**ENUNCIADO DA TAREFA**
Por favor, transcreva sem alterações a parte do texto sobre a invasão da Ucrânia que começa com as palavras "Vladimir Putin é" e termina com "a debacle gorbacheviana.".

Se já era arriscado escrever sobre os conflitos na Ucrânia antes da concretização da invasão pelas forças armadas russas, agora se tornou ao mesmo tempo necessário e imprudente. No que apenas uma grande generosidade pode chamar de “debate” brasileiro sobre o tema, manifestar-se fora do bumbo de uma das torcidas organizadas é brincar de pianista em tiroteio de saloon, ou adequando a imagem, de jornalista em Kiev.
Por medida de segurança (ops.) talvez valha começar por um reconhecimento que o Conselheiro Acácio não teria dificuldade em subscrever.
Vladimir Putin é um autocrata, formado na KGB, homofóbico, machista e convencido de que sua missão histórica é recuperar a grande Rússia das humilhações e ameaças a quem vem sendo submetida desde a debacle gorbacheviana.
Não deveria ser difícil assumir que isso não significa que Biden, a troika ou os burocratas da OTAN sejam cidadãos de bem comprometidos em levar os benefícios da liberdade e da democracia a todo o planeta.
Ou que as humilhações e ameaças do parágrafo acima não sejam reais, com independência do uso retórico –e político- que Putin obviamente faz delas.
A revista alemã Der Spiegel, que está longe de esquerdismo, recuperou na semana passada documentos vazados pelo Wikileaks em que diplomatas britânicos confirmam que Gorbachev recebeu garantias formais de que a unificação da Alemanha não implicaria a expansão da OTAN para a antiga área de influência soviética. Desde então, como se sabe, já foram cinco as rodadas de ampliação da organização entre países da antiga União Soviética ou da chamada cortina de ferro.
Isto posto, o “debate” continua, na melhor das hipóteses, muito rarefeito. Porque o acesso à informação qualificada é muito difícil e disponível sobretudo em língua estrangeira. Porque a cobertura da mídia brasileira não é apenas parcial, mas capaz de cometer toda e qualquer atrocidade lógica ou chegar à grotesca atitude de interromper e tirar do ar um convidado cuja fala não confere com o script dos patrões.
A desmoralização chegou a tal ponto que um novo vocábulo está criado no dicionário das redes, a jorgepontualização, o que talvez seja injusto ao deixar em segundo plano a contribuição chacriana.

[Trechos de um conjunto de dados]
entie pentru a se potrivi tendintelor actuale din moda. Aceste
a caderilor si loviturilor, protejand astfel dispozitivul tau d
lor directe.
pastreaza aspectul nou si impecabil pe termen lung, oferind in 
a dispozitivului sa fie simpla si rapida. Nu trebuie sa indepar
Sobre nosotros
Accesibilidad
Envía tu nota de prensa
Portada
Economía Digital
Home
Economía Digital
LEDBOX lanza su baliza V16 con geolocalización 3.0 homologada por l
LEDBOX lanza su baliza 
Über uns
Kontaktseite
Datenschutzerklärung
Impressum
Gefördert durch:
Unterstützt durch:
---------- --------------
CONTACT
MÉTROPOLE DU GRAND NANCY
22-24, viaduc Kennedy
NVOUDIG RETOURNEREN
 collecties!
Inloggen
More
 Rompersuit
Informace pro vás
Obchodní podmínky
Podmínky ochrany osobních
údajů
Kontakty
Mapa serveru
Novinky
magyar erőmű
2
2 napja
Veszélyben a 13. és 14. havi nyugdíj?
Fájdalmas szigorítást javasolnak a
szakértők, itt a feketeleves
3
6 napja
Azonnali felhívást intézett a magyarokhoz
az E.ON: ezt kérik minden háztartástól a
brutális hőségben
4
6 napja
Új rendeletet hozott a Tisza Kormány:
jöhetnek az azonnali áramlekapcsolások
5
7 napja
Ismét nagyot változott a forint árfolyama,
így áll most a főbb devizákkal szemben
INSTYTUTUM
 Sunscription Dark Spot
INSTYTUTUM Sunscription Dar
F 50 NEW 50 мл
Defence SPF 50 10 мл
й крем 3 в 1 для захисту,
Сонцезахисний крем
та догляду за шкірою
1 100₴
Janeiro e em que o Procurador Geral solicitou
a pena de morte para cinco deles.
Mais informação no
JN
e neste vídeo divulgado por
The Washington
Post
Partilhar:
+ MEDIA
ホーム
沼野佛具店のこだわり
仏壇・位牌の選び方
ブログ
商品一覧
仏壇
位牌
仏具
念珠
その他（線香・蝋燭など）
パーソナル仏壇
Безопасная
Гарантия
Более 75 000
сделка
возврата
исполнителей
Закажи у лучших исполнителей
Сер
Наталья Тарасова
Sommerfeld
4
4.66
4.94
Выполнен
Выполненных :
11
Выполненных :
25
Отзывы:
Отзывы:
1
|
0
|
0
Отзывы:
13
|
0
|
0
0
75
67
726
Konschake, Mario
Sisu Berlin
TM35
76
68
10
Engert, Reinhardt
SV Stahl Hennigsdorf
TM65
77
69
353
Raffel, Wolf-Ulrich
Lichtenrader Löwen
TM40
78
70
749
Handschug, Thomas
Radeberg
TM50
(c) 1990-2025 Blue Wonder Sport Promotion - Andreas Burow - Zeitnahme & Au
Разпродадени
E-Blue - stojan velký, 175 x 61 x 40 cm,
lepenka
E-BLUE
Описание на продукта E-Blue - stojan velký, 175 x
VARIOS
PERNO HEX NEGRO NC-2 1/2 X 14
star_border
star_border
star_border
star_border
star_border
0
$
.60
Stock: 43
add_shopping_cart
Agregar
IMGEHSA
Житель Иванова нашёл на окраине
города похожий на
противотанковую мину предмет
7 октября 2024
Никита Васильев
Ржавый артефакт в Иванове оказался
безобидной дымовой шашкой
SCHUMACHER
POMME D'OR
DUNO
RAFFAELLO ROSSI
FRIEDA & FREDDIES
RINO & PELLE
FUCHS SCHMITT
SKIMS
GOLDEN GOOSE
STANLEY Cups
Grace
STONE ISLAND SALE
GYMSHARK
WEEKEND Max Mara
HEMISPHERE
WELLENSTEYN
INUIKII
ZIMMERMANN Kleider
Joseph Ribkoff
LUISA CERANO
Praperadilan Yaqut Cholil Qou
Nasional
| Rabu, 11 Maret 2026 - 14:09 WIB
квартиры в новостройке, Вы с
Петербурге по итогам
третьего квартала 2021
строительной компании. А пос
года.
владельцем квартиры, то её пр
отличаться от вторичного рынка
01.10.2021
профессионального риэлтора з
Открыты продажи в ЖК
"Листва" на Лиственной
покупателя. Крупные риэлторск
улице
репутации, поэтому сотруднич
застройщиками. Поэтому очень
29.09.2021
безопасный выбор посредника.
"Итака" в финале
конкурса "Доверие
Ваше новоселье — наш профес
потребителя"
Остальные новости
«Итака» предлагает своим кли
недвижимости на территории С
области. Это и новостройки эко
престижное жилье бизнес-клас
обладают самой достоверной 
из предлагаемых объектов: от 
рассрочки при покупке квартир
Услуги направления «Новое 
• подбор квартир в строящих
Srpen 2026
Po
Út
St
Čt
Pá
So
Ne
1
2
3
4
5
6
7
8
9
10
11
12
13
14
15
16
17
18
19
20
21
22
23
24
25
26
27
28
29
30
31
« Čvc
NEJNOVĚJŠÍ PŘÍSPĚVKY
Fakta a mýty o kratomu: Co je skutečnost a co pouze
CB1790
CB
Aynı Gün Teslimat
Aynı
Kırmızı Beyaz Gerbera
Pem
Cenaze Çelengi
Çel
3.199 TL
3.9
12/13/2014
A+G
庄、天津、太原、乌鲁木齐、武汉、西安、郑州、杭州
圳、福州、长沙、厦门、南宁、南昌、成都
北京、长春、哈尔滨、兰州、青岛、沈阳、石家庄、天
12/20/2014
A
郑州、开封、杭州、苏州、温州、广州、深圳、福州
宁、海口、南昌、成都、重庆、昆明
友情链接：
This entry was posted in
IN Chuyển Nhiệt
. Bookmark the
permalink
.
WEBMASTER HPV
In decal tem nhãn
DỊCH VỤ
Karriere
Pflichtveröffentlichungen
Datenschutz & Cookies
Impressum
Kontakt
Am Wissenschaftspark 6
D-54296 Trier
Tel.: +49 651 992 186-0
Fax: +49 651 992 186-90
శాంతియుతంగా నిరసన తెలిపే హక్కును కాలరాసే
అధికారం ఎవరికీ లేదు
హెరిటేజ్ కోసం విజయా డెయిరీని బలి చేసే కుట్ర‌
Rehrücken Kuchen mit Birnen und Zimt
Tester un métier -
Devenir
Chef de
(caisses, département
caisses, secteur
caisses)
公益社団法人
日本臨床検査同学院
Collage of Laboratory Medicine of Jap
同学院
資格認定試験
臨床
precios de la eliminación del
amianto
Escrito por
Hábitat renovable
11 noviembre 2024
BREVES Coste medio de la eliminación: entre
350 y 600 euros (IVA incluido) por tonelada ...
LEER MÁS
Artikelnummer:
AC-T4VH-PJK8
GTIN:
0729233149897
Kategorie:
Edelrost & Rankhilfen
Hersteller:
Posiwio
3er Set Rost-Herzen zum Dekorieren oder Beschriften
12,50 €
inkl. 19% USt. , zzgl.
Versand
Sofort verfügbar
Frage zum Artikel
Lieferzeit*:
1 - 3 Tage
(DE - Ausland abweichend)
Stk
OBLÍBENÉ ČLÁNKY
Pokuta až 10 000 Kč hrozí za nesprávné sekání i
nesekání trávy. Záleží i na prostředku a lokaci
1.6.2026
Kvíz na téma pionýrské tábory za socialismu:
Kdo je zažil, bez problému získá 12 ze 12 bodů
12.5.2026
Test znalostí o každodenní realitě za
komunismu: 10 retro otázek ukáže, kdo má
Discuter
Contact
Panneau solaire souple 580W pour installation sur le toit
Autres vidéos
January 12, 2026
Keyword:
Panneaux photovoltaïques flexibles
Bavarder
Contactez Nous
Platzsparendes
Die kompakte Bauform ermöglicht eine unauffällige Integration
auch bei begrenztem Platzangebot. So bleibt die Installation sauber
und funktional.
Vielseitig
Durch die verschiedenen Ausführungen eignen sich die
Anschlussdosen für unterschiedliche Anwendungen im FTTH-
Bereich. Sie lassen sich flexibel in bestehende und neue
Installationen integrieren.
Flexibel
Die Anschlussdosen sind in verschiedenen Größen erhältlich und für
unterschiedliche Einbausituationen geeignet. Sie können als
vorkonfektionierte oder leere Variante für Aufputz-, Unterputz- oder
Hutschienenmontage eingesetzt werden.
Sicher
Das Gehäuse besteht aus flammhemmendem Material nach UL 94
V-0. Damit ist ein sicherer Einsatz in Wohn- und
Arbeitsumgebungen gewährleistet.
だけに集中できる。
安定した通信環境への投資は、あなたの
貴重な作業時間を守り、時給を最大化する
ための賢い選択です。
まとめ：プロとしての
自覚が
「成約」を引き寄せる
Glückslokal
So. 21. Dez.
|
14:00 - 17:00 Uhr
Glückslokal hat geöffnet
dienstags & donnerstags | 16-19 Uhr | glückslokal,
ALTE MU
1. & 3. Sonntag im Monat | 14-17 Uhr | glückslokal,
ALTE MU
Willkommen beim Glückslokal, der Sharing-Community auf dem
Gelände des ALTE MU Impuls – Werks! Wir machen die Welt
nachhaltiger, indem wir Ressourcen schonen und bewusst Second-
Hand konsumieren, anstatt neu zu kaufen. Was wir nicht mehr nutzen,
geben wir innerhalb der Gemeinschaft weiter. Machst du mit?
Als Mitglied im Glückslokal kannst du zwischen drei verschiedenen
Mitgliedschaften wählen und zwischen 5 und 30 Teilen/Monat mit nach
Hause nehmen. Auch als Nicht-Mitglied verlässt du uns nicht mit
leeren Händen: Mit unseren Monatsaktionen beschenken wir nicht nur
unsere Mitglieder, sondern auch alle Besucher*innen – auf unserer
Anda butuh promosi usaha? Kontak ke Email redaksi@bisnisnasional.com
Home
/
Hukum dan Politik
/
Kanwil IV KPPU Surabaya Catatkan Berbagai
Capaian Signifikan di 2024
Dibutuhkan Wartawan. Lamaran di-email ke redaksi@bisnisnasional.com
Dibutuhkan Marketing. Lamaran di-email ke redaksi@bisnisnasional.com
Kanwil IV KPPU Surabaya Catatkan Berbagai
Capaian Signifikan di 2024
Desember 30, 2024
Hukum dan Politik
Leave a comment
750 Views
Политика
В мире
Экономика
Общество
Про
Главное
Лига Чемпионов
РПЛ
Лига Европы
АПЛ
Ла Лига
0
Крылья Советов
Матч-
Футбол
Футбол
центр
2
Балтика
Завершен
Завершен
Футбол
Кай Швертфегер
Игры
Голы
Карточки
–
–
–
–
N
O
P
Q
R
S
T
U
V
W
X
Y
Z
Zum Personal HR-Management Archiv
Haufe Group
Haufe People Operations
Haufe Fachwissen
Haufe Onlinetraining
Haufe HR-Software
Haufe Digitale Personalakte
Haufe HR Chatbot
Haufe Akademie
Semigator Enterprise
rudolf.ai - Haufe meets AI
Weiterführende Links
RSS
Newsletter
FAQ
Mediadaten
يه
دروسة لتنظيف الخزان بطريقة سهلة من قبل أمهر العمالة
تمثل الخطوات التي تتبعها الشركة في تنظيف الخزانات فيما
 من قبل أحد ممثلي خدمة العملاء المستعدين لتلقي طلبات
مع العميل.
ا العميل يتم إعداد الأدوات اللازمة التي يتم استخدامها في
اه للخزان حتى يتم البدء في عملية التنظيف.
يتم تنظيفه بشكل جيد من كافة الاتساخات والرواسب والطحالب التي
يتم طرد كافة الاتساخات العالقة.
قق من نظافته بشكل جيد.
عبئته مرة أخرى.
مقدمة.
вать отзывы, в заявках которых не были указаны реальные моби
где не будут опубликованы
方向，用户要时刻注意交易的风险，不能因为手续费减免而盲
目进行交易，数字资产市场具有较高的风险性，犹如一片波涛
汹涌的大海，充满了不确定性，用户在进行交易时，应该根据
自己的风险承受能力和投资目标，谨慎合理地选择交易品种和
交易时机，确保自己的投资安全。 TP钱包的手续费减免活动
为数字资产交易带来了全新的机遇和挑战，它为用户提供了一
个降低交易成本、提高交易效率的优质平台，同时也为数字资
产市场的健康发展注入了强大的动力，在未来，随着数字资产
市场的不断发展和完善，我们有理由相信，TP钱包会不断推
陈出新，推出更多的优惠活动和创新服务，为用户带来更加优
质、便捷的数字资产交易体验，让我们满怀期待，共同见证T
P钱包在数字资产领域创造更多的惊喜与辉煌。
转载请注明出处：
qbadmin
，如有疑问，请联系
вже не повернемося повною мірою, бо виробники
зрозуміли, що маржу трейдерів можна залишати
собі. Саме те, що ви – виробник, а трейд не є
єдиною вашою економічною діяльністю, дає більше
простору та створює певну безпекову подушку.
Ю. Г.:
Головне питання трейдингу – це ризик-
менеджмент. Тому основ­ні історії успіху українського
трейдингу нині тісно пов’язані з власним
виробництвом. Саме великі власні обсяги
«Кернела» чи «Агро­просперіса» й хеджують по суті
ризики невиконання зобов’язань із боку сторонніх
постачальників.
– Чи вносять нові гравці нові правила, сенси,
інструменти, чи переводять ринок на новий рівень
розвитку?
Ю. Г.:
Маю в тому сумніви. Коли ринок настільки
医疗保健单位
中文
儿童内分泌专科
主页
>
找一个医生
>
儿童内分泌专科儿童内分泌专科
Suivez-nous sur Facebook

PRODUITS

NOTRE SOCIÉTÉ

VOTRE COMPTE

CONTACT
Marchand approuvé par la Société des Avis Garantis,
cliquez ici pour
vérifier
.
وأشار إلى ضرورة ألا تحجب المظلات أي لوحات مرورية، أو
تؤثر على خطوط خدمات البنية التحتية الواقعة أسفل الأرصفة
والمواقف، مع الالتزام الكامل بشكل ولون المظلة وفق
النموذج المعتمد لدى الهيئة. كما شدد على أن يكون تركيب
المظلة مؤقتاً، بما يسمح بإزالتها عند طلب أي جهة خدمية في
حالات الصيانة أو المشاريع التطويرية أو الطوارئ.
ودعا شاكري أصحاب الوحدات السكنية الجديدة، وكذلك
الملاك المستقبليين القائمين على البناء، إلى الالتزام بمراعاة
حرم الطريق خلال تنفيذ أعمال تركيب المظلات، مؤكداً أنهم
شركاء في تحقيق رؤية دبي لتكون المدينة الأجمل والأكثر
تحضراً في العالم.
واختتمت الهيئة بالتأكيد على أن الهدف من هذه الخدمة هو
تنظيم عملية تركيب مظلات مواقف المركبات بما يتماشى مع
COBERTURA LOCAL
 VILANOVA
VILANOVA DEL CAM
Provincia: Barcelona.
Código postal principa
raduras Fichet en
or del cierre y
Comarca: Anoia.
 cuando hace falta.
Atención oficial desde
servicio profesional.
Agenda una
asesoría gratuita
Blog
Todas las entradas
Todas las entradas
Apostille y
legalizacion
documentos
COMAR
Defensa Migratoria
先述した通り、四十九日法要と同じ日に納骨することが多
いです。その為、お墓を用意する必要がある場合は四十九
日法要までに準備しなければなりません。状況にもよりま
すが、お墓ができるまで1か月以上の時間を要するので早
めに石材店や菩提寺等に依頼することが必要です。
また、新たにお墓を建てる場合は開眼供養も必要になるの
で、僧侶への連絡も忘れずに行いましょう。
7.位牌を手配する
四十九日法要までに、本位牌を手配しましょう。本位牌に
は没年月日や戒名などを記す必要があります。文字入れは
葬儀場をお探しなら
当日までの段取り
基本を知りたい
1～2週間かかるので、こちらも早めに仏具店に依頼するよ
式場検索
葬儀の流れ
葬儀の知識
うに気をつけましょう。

**RESPOSTA ESCRITA**
Vladimir Putin é um autocrata, formado na KGB, homofóbico, machista e convencido de que sua missão histórica é recuperar a grande Rússia das humilhações e ameaças a quem vem sendo submetida desde a debacle gorbacheviana.